╔══

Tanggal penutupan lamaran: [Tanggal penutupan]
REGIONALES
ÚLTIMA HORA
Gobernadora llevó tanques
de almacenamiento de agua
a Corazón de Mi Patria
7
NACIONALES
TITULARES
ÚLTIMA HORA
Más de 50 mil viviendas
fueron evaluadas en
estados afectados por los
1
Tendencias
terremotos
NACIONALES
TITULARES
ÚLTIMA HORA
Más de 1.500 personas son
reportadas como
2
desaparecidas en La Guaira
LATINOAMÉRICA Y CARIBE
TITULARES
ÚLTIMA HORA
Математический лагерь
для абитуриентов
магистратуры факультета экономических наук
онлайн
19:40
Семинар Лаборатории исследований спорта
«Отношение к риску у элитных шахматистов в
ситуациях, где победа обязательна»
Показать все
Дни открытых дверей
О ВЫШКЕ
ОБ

╚══
╔══

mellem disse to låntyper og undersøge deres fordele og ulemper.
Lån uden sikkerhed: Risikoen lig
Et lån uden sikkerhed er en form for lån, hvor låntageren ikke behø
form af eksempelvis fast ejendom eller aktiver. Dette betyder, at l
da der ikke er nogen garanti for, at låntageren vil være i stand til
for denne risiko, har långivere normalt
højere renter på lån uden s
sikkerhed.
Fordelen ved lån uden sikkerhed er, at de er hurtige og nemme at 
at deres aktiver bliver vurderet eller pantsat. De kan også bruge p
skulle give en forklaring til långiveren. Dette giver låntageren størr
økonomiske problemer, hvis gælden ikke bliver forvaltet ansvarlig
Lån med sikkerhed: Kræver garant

╚══

# WHAT IS BEING ASKED
In the entries above, identify every line with the string "deres".

# WRITTEN RESPONSE
mellem disse to låntyper og undersøge deres fordele og ulemper.
at deres aktiver bliver vurderet eller pantsat. De kan også bruge p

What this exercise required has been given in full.